— Task to carry out —
Copy each line below in which the string "side" occurs.

— Input for this task —
..............................
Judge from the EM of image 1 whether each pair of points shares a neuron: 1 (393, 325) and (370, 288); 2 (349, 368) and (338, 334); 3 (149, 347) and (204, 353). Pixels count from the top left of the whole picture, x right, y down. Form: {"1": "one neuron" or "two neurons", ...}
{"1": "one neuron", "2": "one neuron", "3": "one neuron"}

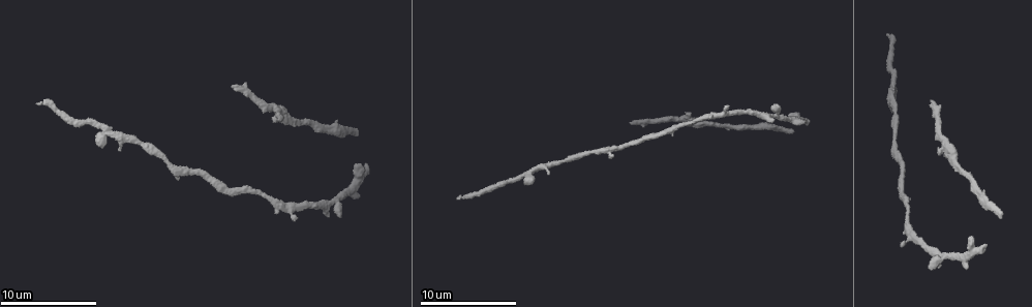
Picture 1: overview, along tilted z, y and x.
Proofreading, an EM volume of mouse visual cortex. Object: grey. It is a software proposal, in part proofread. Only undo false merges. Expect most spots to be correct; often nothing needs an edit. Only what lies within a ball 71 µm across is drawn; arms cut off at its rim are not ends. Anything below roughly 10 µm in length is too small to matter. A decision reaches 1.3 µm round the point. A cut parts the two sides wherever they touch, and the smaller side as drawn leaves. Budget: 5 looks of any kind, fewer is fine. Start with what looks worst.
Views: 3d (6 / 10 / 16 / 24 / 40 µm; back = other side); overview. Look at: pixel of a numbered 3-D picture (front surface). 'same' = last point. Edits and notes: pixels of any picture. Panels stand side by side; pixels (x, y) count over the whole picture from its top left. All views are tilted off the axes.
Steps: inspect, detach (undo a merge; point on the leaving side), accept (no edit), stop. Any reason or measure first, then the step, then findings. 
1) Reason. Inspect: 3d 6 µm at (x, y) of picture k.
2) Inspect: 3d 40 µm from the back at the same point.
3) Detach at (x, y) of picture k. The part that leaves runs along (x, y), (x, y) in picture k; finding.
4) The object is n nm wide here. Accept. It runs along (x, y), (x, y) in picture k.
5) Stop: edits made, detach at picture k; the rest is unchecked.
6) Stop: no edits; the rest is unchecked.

Small branch off a trunk. Inspect: 3d 10 µm at (278, 111) of picture 1.

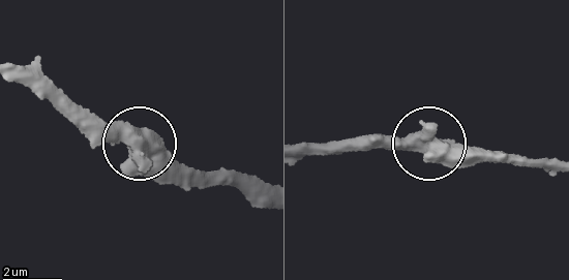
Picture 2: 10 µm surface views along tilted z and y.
..............................
— Response to this exercise —
Proofreading, an EM volume of mouse visual cortex. Object: grey. It is a software proposal, in part proofread. Only undo false merges. Expect most spots to be correct; often nothing needs an edit. Only what lies within a ball 71 µm across is drawn; arms cut off at its rim are not ends. Anything below roughly 10 µm in length is too small to matter. A decision reaches 1.3 µm round the point. A cut parts the two sides wherever they touch, and the smaller side as drawn leaves. Budget: 5 looks of any kind, fewer is fine. Start with what looks worst.
Views: 3d (6 / 10 / 16 / 24 / 40 µm; back = other side); overview. Look at: pixel of a numbered 3-D picture (front surface). 'same' = last point. Edits and notes: pixels of any picture. Panels stand side by side; pixels (x, y) count over the whole picture from its top left. All views are tilted off the axes.
Steps: inspect, detach (undo a merge; point on the leaving side), accept (no edit), stop. Any reason or measure first, then the step, then findings. 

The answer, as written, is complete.